After a little while she turned to Mehmet and me and said: ‘Say goodbye to your mother.’
We began to cry and she said sharply: ‘Your mother will come to see you sometimes. Do not cry.’
So we leaned towards our mother and brushed her hands with our lips. I longed for a kind word from her, for a look that held expression but her face remained closed, empty, with nothing in it for us. We watched her go through the big glass door then her shadow preceding her down the glittering steps, but she did not look back or give any sign of her feelings. Was she distressed at having to leave us here – or hard, as we had never known before? We could not know, we little insignificant two who stood beside the plump German matron, who told us to kiss each other goodbye – for Mehmet was to be taken to the Kindergarten, a separate building from the one we were in.

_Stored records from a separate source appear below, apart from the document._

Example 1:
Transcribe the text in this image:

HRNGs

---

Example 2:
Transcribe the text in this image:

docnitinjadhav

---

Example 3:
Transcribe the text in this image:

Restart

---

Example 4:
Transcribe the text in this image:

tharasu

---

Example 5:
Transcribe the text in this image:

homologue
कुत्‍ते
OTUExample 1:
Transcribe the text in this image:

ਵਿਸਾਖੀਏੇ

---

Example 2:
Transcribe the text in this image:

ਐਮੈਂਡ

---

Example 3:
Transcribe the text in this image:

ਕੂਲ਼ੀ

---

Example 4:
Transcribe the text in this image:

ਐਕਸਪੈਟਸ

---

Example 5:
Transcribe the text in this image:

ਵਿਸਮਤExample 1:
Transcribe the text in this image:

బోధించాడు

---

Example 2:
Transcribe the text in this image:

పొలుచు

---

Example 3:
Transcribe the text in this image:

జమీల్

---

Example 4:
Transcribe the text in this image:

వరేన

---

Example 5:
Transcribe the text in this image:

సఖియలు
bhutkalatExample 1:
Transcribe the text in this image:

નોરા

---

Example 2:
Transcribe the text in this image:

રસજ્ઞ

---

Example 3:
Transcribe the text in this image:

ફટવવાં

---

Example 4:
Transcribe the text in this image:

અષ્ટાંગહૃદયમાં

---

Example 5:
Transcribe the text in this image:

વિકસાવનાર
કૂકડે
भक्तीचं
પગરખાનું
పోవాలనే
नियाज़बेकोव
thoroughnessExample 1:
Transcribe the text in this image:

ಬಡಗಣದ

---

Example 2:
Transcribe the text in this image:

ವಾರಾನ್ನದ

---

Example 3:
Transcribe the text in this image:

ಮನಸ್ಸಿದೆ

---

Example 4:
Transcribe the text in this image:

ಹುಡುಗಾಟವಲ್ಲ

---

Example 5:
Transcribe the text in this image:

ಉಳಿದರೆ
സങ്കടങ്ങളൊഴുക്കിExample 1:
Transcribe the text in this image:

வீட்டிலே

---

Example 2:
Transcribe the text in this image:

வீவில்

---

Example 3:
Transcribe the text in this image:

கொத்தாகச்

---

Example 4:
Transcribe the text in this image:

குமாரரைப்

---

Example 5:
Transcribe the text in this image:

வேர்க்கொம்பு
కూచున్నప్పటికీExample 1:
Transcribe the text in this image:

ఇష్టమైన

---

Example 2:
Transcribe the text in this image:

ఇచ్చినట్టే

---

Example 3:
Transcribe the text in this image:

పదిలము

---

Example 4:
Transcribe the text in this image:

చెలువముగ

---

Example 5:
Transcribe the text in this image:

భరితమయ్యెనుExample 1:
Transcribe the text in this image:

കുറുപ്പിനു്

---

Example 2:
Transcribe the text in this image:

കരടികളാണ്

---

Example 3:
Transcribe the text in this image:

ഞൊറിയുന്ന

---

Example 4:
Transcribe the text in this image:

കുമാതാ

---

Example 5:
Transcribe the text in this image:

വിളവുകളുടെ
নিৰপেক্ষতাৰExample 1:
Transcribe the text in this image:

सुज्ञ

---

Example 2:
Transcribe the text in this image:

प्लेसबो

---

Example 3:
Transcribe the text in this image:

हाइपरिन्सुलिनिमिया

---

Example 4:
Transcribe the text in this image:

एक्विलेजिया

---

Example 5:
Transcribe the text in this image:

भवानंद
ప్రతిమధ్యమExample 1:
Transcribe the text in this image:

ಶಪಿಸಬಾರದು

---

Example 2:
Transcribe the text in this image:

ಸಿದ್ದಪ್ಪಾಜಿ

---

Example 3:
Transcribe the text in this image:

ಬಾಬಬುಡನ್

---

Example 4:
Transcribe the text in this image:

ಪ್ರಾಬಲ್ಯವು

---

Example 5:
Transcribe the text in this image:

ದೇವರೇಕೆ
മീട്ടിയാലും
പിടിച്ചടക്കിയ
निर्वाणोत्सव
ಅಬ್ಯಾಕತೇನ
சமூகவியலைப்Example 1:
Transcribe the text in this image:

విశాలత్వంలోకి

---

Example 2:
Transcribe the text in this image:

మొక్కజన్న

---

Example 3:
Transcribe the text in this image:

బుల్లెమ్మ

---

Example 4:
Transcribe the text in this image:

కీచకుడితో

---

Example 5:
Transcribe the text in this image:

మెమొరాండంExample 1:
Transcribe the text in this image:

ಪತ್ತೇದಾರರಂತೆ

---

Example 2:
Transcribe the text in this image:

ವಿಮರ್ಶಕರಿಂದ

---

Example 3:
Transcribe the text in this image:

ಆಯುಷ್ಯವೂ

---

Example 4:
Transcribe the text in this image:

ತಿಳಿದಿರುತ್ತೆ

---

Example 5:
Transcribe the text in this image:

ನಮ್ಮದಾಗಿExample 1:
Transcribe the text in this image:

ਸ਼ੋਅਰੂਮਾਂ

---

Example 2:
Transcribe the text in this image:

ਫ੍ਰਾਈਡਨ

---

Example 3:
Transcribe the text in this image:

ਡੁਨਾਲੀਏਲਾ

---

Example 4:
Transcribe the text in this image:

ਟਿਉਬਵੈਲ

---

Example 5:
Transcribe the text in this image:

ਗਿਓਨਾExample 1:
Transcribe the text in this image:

Mehmet clung to my arm and would not let me go, his brown eyes asking what was happening to us, and I whispered to him that everything would be all right, that I would soon be seeing him again. A red-haired nurse led him away, a small, silent boy of three and a half who did not know what to make of this topsy-turvy
world. Another nurse took me from the Matron’s side and I was bathed and put into a drab, grey uniform – a charity school’s uniform. Next I was taken to the dormitory and shown my bed, a narrow iron bed with a white coverlet and a low stool beside it for my folded clothes each night. I was then shown the classroom and the place where I was to sit, the dining-room and the Sister to whom I was responsible, a gimlet-eyed woman with no understanding of children. Big-boned she was and sadistic, with enormous red hands capable of chastisement. Timidly I asked her if I could see my brother and she snapped that I could not and that, furthermore, it would be as well for me to learn to speak only when spoken to. And during the whole of the time I remained in that school, some two years, I never saw Mehmet, even though once I heard my mother begging the Matron to let him see me occasionally, as he was fretting for me. But the uncaring Matron said that the rules of the school must be abided by. It was ‘verboten’ for the juniors to mix with the kindergarten and the Matron was not a German for nothing. Verboten was verboten and that was all there was to it.
The food was very good at first and everywhere very clean and always smelling of disinfectant. We had classes every day and there was no chance of dreaming over the lessons, for the teachers would pull one back to attention in their excruciatingly bad Turkish, and the punishments even included going without meals. Twice a week we had singing lessons. One of the Sisters would play the piano and we would sing old Turkish and German folk-songs, enjoying ourselves for it was one of the few times we could really let ourselves go and shout as loudly as we wished. In the evenings we used to gather in the garden, that lovely wilderness which looked out across the Marmara, and the busy sisters would form us into martial lines about the Turkish flag. Lustily we would chant ‘Deutschland über Alles!’ and, as an afterthought, ‘Padişahim çok yaşa!’ We were all too young to see the irony of this.